This repository contains the hardware design and firmware for a simple digital wall clock which synchronizes with NTP servers over wifi.
https://www.youtube.com/shorts/mDYjYWJTemg https://www.youtube.com/shorts/xX9GlqPRe6Y
TL;DR:
The primary goal of this project was to replace several "atomic" clocks in my house which never successfully synchronize to WWVB with clocks that sync to NTP servers. Just for fun, a secondary goal was to accurately display milliseconds.
The clock is designed around the ESP32-C3, a low power single core RISCV SoC with wifi and bluetooth support. Four chained shift registers drive small MOSFETs to switch each of the 32 LED segments individually, to avoid rolling shutter artifacts in photos and videos.
The board is powered by a 1A 12V power brick, through a series diode for reverse polarity protection. A small 3.3V LDO powers the esp32 and registers, and a tiny PWM-capable constant current regulator powers each LED segment.
The clock can really count milliseconds, as demonstrated by this video taken with a 328fps ov9281 Y8 image sensor attached to the CSI input of a Raspberry Pi 4b.

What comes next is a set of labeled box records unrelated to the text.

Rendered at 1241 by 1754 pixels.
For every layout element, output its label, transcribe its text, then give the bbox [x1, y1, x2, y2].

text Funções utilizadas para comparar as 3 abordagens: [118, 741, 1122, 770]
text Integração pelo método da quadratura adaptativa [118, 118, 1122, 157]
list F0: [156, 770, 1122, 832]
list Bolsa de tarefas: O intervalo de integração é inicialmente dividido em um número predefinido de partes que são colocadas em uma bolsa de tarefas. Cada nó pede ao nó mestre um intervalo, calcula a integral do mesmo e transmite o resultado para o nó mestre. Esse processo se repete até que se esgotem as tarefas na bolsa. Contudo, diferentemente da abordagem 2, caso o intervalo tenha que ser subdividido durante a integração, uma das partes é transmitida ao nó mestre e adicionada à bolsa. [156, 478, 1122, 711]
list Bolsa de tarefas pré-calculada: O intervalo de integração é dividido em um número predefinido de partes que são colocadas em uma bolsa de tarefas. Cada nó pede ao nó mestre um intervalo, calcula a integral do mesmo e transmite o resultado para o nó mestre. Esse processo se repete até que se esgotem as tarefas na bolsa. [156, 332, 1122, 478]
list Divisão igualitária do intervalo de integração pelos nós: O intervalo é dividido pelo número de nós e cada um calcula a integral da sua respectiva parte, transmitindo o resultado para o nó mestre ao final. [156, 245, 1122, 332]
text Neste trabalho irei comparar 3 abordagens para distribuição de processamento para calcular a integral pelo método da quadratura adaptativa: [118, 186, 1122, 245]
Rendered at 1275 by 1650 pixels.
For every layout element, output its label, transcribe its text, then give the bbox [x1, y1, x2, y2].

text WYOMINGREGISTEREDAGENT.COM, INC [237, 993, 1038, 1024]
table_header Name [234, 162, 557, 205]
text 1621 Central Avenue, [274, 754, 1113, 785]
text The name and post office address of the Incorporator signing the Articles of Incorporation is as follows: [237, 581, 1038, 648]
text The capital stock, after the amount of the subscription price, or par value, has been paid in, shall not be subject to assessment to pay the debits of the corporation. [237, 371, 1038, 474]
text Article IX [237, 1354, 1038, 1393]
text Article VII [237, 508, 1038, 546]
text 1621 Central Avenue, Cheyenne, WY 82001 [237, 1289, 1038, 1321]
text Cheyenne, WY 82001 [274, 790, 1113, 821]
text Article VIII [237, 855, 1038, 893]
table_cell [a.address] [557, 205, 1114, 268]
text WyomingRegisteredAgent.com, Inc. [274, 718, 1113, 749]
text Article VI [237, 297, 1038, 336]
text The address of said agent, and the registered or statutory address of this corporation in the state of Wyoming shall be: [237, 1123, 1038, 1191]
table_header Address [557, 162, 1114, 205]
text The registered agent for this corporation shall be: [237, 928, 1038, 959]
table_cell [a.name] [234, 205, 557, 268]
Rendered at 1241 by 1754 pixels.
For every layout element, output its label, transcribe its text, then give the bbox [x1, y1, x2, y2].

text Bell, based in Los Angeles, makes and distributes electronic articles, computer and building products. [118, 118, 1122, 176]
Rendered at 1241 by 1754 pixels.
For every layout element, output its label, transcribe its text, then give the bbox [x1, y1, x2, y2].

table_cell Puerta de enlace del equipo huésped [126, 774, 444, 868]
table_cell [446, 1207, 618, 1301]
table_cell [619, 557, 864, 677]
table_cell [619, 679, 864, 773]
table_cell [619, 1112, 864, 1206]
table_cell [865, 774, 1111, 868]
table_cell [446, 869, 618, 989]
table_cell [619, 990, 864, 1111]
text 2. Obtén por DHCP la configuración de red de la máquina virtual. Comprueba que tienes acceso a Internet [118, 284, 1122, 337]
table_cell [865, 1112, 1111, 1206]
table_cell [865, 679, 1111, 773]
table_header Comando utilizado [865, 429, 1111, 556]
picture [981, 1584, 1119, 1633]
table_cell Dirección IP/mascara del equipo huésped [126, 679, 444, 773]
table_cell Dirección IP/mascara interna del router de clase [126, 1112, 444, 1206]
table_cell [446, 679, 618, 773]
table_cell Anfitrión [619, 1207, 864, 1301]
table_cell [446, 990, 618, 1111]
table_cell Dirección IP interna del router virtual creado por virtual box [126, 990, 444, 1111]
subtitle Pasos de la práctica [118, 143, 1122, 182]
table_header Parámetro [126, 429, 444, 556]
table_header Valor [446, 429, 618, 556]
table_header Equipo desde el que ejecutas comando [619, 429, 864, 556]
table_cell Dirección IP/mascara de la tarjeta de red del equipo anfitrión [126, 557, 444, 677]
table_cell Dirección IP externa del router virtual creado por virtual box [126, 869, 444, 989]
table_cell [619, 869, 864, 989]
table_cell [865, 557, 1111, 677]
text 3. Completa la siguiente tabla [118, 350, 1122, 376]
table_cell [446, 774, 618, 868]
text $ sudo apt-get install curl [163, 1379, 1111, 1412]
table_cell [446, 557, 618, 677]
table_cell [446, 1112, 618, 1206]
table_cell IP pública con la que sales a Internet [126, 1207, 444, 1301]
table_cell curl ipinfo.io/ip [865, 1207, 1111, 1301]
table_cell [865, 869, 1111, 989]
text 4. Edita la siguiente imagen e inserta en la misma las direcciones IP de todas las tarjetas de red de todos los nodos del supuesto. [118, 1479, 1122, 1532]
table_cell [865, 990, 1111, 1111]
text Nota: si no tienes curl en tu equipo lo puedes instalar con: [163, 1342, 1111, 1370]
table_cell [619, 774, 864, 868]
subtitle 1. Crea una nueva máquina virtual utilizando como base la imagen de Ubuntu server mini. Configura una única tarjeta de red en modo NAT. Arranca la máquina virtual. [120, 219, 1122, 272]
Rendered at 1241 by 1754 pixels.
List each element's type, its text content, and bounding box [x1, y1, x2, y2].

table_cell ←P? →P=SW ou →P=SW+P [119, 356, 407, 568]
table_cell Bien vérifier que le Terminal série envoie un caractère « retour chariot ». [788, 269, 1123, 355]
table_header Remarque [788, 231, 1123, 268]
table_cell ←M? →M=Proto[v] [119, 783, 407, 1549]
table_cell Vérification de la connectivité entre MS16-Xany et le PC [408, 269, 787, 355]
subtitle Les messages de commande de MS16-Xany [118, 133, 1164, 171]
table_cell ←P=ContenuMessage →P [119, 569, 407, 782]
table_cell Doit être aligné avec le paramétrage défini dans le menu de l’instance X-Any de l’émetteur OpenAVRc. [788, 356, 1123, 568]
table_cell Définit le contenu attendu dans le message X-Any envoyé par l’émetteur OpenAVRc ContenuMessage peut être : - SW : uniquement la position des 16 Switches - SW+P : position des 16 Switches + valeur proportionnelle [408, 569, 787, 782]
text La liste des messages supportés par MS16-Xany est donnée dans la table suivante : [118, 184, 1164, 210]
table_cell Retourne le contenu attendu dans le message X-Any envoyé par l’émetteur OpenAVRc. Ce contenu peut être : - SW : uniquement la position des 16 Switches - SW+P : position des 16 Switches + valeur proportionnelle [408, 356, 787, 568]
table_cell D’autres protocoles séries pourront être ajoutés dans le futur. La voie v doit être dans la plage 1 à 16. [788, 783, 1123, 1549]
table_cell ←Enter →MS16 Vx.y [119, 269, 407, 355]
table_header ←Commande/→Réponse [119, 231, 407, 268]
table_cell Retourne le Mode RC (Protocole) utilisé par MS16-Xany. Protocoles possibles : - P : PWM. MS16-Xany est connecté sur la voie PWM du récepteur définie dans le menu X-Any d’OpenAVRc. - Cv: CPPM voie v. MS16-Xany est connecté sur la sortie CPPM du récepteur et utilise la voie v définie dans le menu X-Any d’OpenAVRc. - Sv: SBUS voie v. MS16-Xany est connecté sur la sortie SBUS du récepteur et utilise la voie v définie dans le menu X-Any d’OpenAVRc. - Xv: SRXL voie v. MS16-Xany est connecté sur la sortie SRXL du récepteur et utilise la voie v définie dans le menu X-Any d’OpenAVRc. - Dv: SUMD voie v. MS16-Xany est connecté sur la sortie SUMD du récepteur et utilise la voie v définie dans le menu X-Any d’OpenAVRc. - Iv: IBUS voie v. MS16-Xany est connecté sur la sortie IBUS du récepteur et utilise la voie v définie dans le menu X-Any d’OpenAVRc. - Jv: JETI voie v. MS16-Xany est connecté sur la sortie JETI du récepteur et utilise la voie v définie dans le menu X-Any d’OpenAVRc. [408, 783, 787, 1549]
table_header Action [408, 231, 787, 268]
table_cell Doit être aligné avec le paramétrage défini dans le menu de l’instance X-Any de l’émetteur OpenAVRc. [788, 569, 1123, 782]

The exposure time is much less than a millisecond, even though the framerate isn't close to 1khz.
A minimal web interface allows the user to change brightness and clock mode. The clock also has a static mode that allows you to display arbitrary 4-character messages via HTTP POST requests.
I more or less followed the ESP32-C3 design guidelines when laying out the board, with the exception of RF impedence matching. The RF trace and my antennas are all 50 Ohm, which, with the 35 Ohm LNA output, results in a VSWR of ~1.4:1. The loss (versus a matched line) is less than an S-unit, so it wasn't worth the money for a prototype. Because wifi uses PSK and QAM, there is additional loss due to reflections, but for a prototype it is negligable.
- MCU ESP32-C3FH4
- 40MHz Crystal Q22FA12800332
- 32.768KHz Crystal M332768PWNAC
- Status LED HL-PC-3216S9AC
- 7-Segment LED SM453001L3-2
- 3.3V LDO SPX3819M5-L-3-3/TR
- 20mA LED Driver NSI45020T1G
- Protection diode M7
I had five prototypes manufactured and assembled by JLCPCB in Feburary 2023. The total cost per prototype was $49.66, broken down as follows:
- PCB (4-layer, ENIG): $12.84
- 4x Large LEDs: $9.56
- Rest of BOM and JLC SMT assembly: $22.19
- Shipping: $5.07
Obviously, that cost would decrease substantially if you made a larger order.
Only the "front" of the board (which is actually the back of the clock) has SMT components: the other side is entirely covered by the large LEDs. This allows you to pay for cheaper one-side assembly, and order the LEDs separately to solder them on yourself.